SOURCE DOCUMENT:
══════════

The eigenvectors are sinusoidal with increasing modes and approximate to the true values well (see at the very end)
I was recently working on a homework assignment for a numerical linear algebra class and
ran into some interesting problems. The goal was to numerically compute the
eigenvectors of the discrete Laplacian, but with (what was hoped to be) better precision,
torch.eig() gives almost correct solutions that oscillate wildly.
Consider the continuous eigenvalue problem with boundary values
$$
\begin{cases}
\phi_{xx} &= \lambda \phi \\
\phi(0) &= 0 \\
\phi(1) &= 0
\end{cases}
$$
This is frequently used in PDEs to decompose solutions of a BVP
in terms of eigenfunctions \(\phi^{(k)}\) (which we derive at the end of this post). In simple words,
if applying the second derivative just rescales a function, you might hope to decompose your intial conditions,
and be able to evolve them by scaling.

══════════

DATA LISTING:
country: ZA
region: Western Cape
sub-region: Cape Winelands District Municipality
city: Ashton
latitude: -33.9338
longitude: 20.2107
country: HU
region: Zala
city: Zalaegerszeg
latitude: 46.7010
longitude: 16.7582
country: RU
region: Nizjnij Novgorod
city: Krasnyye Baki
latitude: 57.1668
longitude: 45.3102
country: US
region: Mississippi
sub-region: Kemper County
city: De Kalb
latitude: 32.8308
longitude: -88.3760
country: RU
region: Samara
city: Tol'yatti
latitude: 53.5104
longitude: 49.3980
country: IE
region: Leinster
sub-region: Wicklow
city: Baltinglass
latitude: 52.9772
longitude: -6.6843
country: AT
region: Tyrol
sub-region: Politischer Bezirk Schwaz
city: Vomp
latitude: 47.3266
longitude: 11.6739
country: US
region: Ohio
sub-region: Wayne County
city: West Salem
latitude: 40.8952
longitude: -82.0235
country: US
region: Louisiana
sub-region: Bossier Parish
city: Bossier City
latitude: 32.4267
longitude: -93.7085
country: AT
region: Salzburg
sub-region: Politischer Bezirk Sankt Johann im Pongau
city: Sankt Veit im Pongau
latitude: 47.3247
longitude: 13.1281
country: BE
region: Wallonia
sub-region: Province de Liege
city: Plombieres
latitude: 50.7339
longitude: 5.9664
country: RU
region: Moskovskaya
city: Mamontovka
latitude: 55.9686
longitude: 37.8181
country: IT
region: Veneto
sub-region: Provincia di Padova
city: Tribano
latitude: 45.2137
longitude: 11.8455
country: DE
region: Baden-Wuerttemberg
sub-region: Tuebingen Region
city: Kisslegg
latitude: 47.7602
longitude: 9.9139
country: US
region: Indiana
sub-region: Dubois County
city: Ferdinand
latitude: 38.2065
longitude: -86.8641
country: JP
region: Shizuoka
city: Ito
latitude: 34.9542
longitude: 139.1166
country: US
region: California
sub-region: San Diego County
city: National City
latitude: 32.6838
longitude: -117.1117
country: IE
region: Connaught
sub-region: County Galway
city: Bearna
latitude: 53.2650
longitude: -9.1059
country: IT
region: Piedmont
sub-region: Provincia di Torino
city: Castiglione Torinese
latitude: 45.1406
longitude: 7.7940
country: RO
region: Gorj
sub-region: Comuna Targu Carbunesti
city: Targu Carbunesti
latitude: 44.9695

══════════

WRITTEN EXERCISE: Repeat, word for word, the portion of the eigenvector post starting at "I was recently" and ending at "that oscillate wildly.".

ANSWER BELOW:
I was recently working on a homework assignment for a numerical linear algebra class and
ran into some interesting problems. The goal was to numerically compute the
eigenvectors of the discrete Laplacian, but with (what was hoped to be) better precision,
torch.eig() gives almost correct solutions that oscillate wildly.